The US has had tougher legislation than the UK against the abuse of monopolies ever since John D Rockefeller grew over-mighty with Standard Oil. The American admiration for big business has a limit. The once-dominant IBM lost a lengthy anti-trust case in the early Eighties. It was competition policy, too, that broke up telephone company AT&T into regional companies, and opened the long-distance phone market to competitors like MCI and Sprint.

The US machinery puts Britain's feeble safeguards against powerful monopolies to shame.

The question is whether the new ruling will succeed in preventing Microsoft from eliminating consumer choice in areas where it is not yet dominant. The Internet is a crucial unconquered territory, and one Bill Gates desperately wants to dominate.

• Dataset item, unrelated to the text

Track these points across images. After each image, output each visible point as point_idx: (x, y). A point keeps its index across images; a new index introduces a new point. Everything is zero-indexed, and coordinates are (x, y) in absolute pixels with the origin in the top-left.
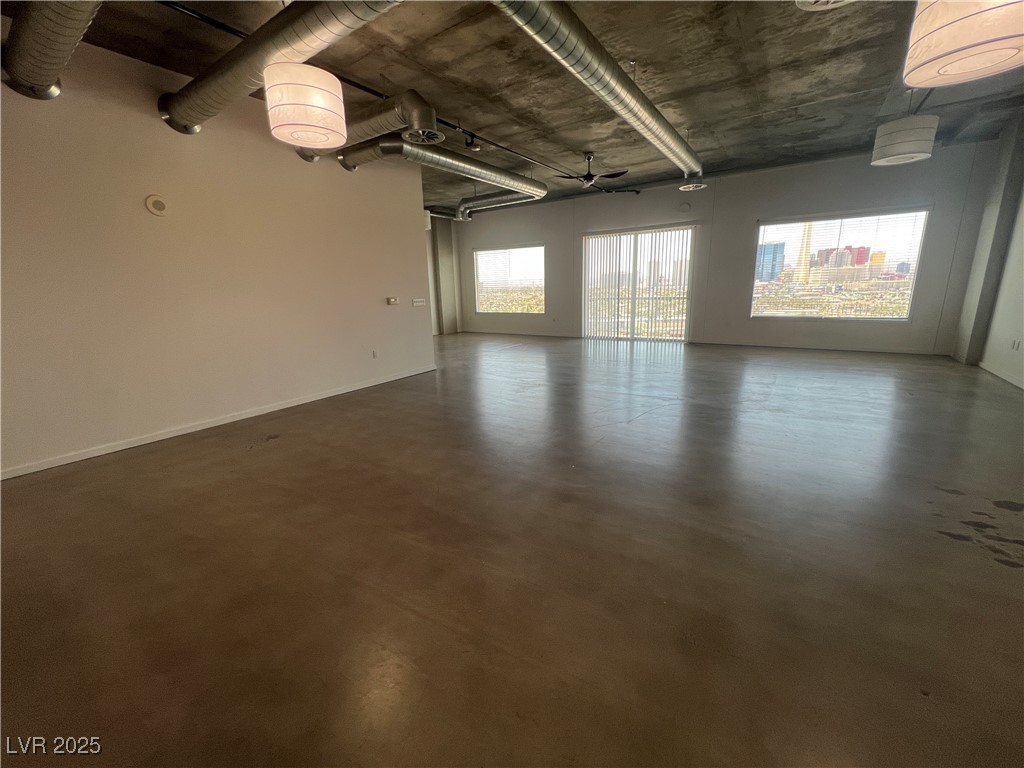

Microsoft's "Explorer" browser for accessing the Internet had rapidly caught up with the main alternative, Netscape, and threatened to corner the market for the software that helps people find their way around the Internet. Microsoft is already a big provider of Internet communications, after America Online. And Bill Gates has invested heavily in the content of what people might want to access, with the creation of an on-line magazine, investment in a film company, and, through the purchase of digital rights, to images of paintings in the National Gallery and the Hermitage Museum, the notebooks of Leonardo da Vinci, and a 16-million image photographic library.

Microsoft also faces a more crucial legal case. Sun Microsystems, another software company, accuses it of breaching its licence to use Sun's Java computer language. Java is crucial to preserving competition. It is a programming language created specifically to be used with any kind of computer operating system or software, and is making wildfire gains in the business computing market. With Java, you can use Windows alongside any other software. It is a kind of hi-tech glue.

Sun charges that Microsoft has altered Java, which it uses in the latest version of its Internet Explorer, in such a way that this essential compatibility with other software would not work. Microsoft has counter-sued Sun. The outcome of this battle will be just as important as the Internet browser war.